Agribusiness interests and major grocery chains spent $46 million to narrowly defeat a similar initiative in California last year. Until Monday,  they have reported raising $3.264 million for the No-on-522 campaign in Washington, a war chest that trails the money so far raised by initiative supporters.

But that changed early Tuesday.  Montsanto just put $4.592 million into the No-on-522 campaign, a sure sign that Washington is in for another big money corporate-fueled campaign in the next two months.

The new Elway Poll, which interviewed 406 voters earlier this month, found 43 percent “definitely” backing the initiative, its support highest among higher income voters and Democrats.  Just 21 percent of those surveyed said they likely or definitely intend to vote no.

Supporters plan to make a splash Wednesday, with celebrity endorser Jerry Greenfield, who co-founded Ben & Jerry’s Ice Cream, along with executives from Whole Foods and PCC Natural Markets.

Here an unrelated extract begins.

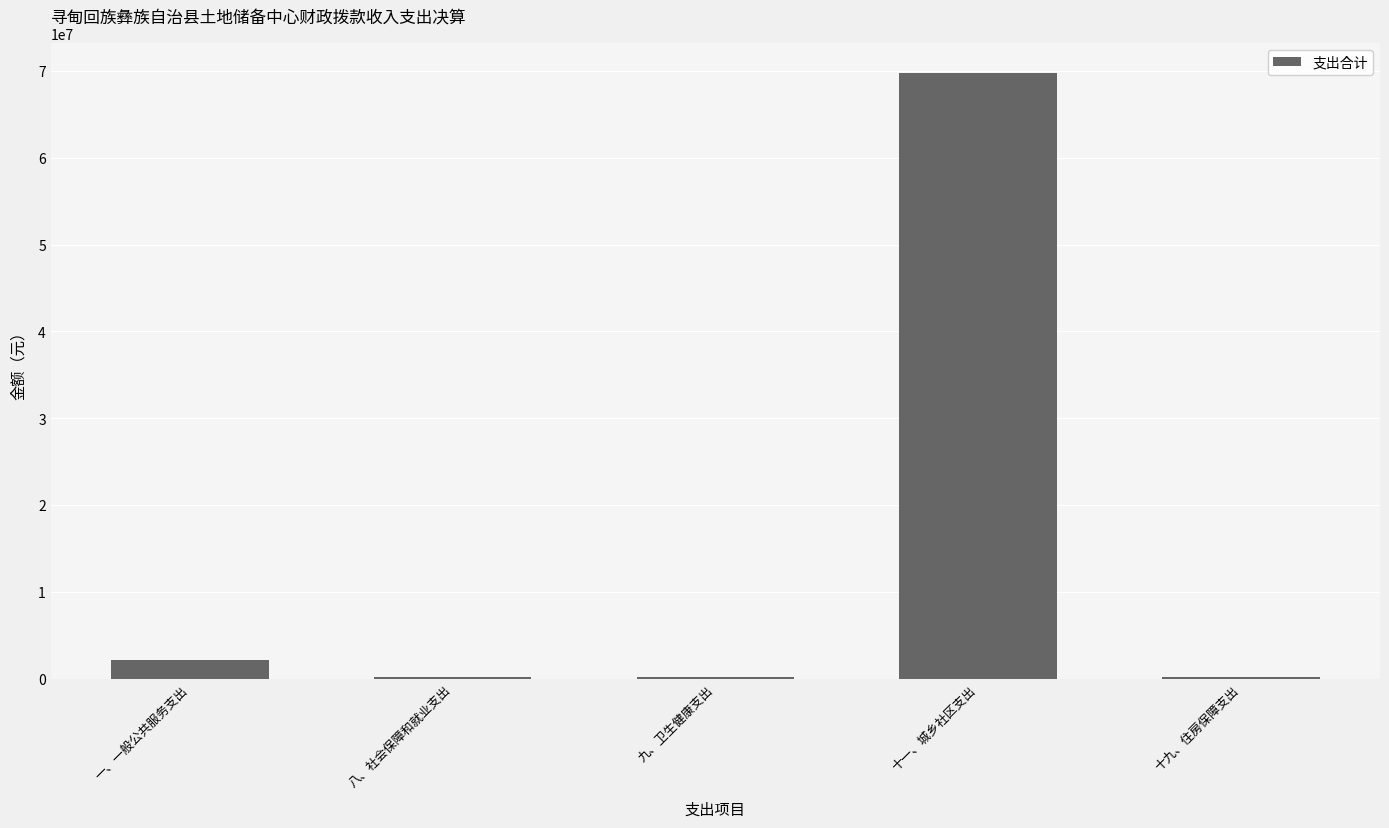

What is the average value?

14475476.1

The Seattle City Council has endorsed the initiative.  So has Seattle-base attorney Bill Marler, the nation’s top litigator of food safety lawsuits.

The initiative has been denounced by conservative newspaper editorial writers as unnecessary and a potential burden on Washington agriculture.

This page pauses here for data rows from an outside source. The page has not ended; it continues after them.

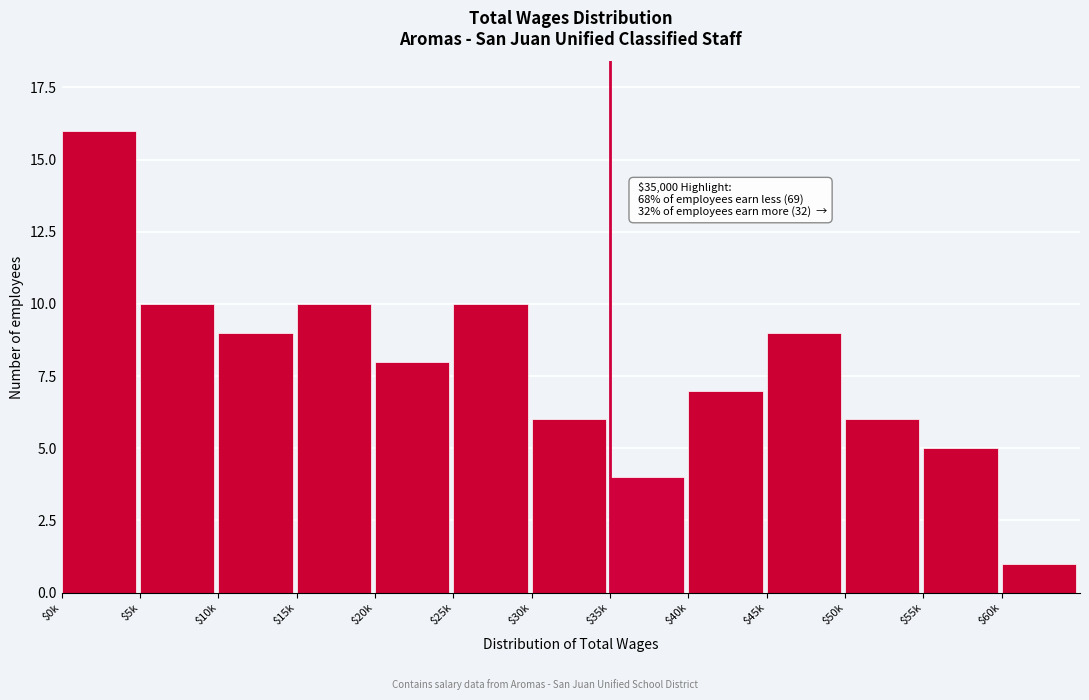

Reading left to right, what are all the values shown in this chart?

16	10	9	10	8	10	6	4	7	9	6	5	1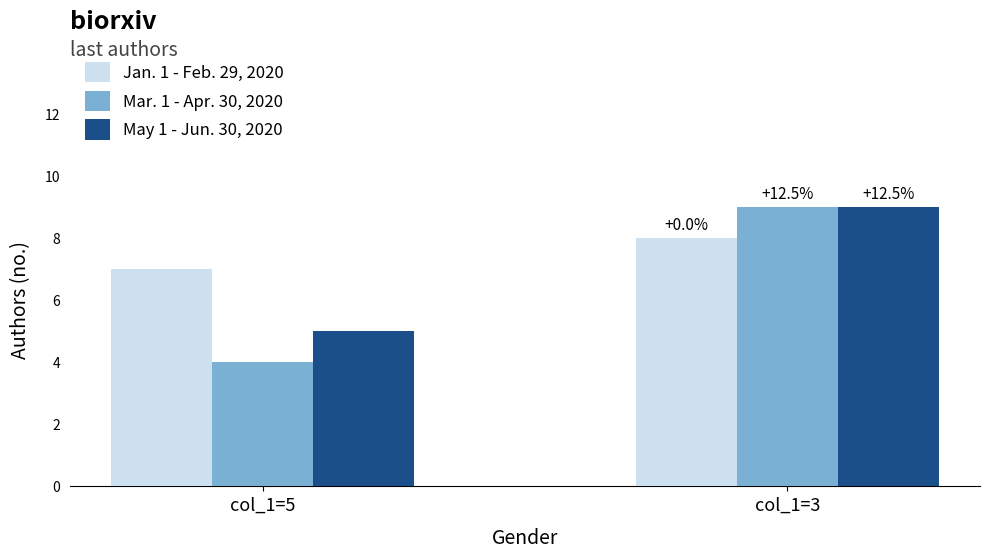

What is the minimum value shown in the chart?

4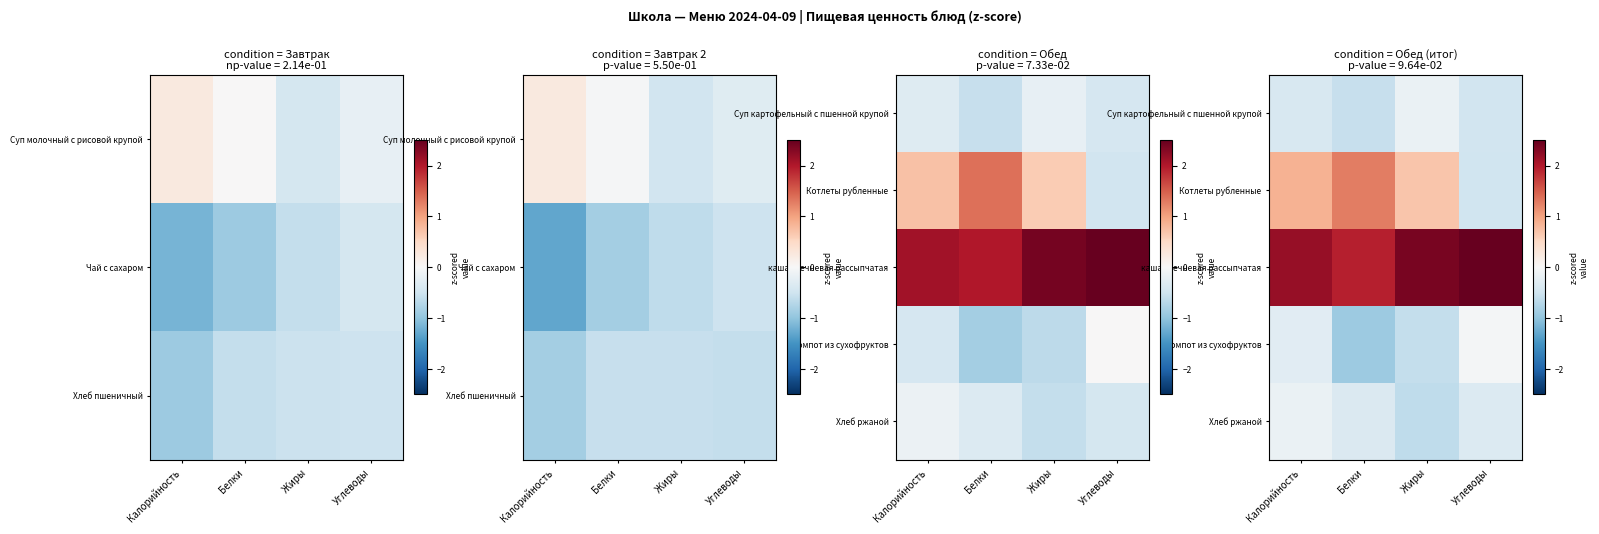

What is the difference between the highest and lowest values at Белки?

2.9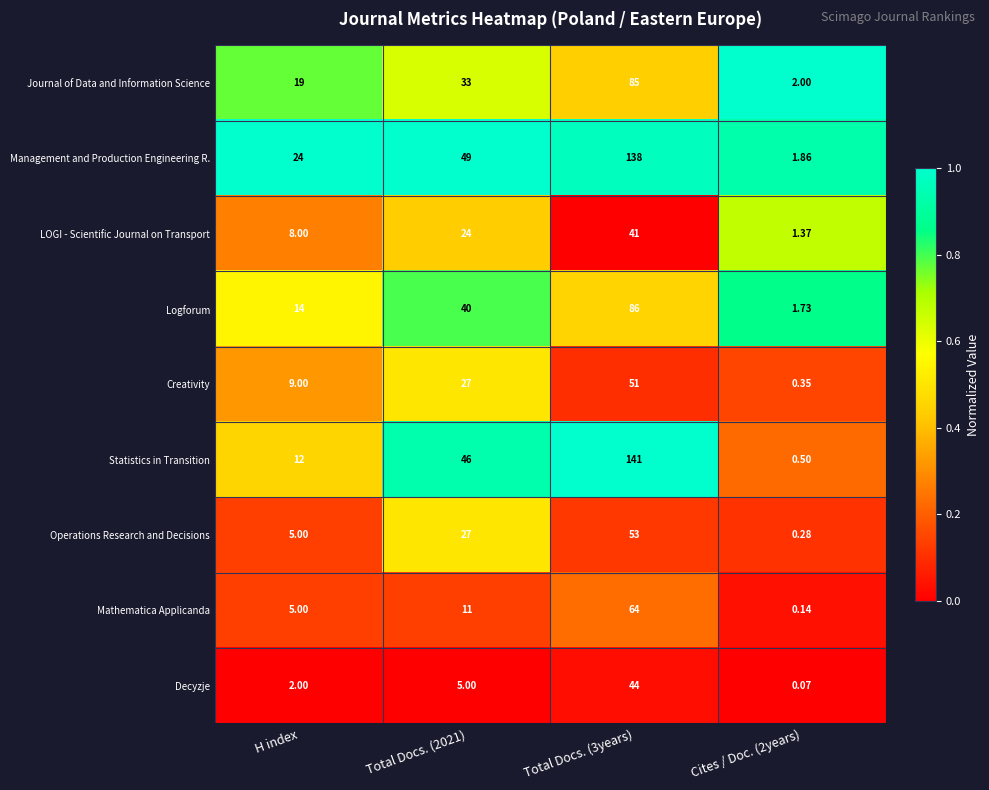

What is the spread (max minus min) of values at Total Docs. (3years)?

100.0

The Elway Poll also found an advantage for Tim Eyman’s latest statewide ballot initiative.

I-517 would penalize those who allegedly interfere or retaliate against those collecting signatures on initiatives — principally paid employees of signature-collection firms — and extend the time allowed to collect enough signatures to make the ballot.

The support level for I-517 is currently at 58 percent. But there is room for opponents to do persuading. Just 19 percent said they would “definitely” vote for the Eyman initiative, while 39 percent listed themselves as “probable” supporters. Twenty-two percent voiced an intention to vote no.

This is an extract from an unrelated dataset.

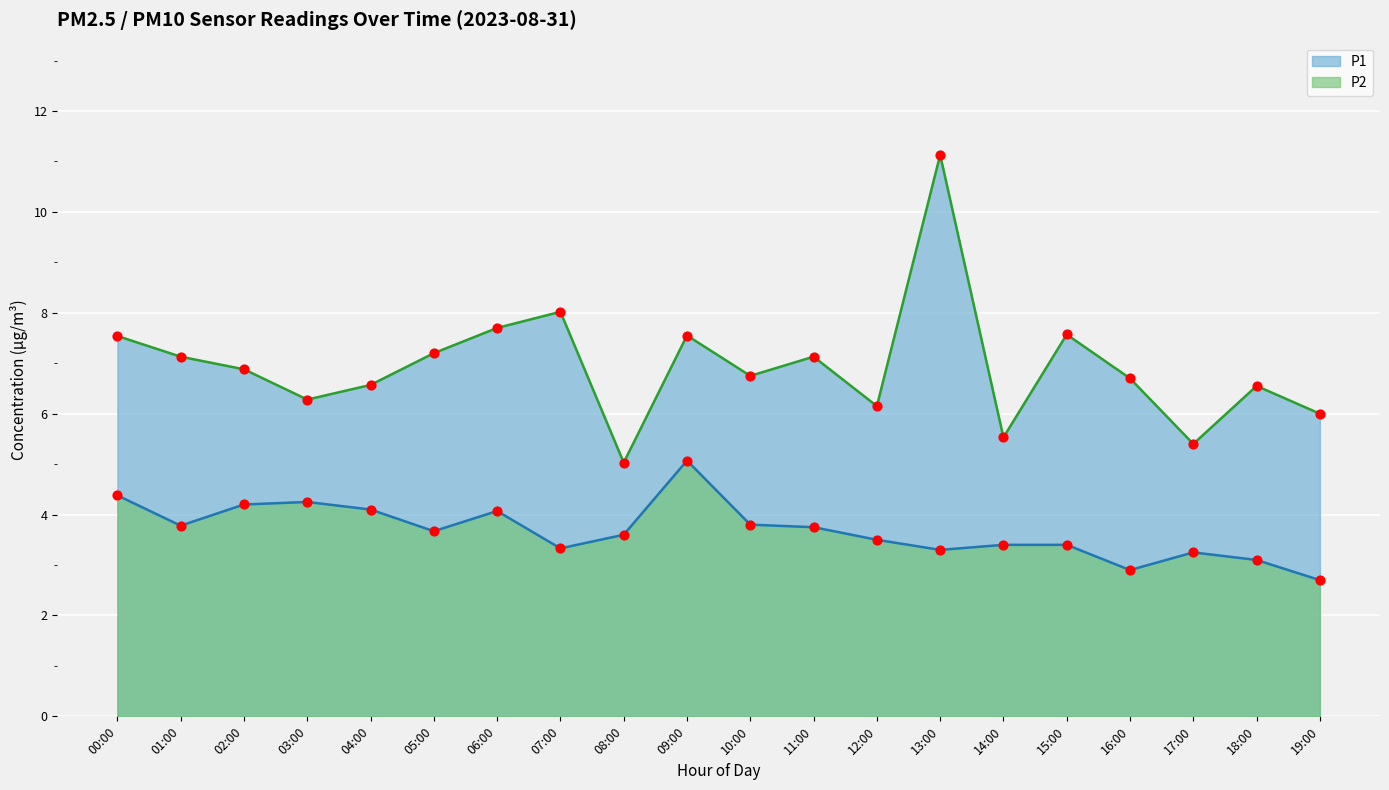

What are all the series names shown in the legend?

P1, P2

Eyman initiatives have confounded pollsters in elections past.

An effort to stymy collection of tolls on state highways, and block Sound Transit light rail from crossing Lake Washington, led in polls two years ago but saw its support collapse in the campaign’s waning days. Other Eyman transportation measures have faltered.

With Eyman’s tax-limitation measures, however, polls have a dropoff of support, only to see passage by comfortable margins in November.

A campaign against I-517 is being planned, and had its organizing session two days ago.  Its organizers have refused to tell anybody what they’re going to do.

The Elway Poll was conducted Sept. 3-5 and has a margin of error of plus/minus 5 percent.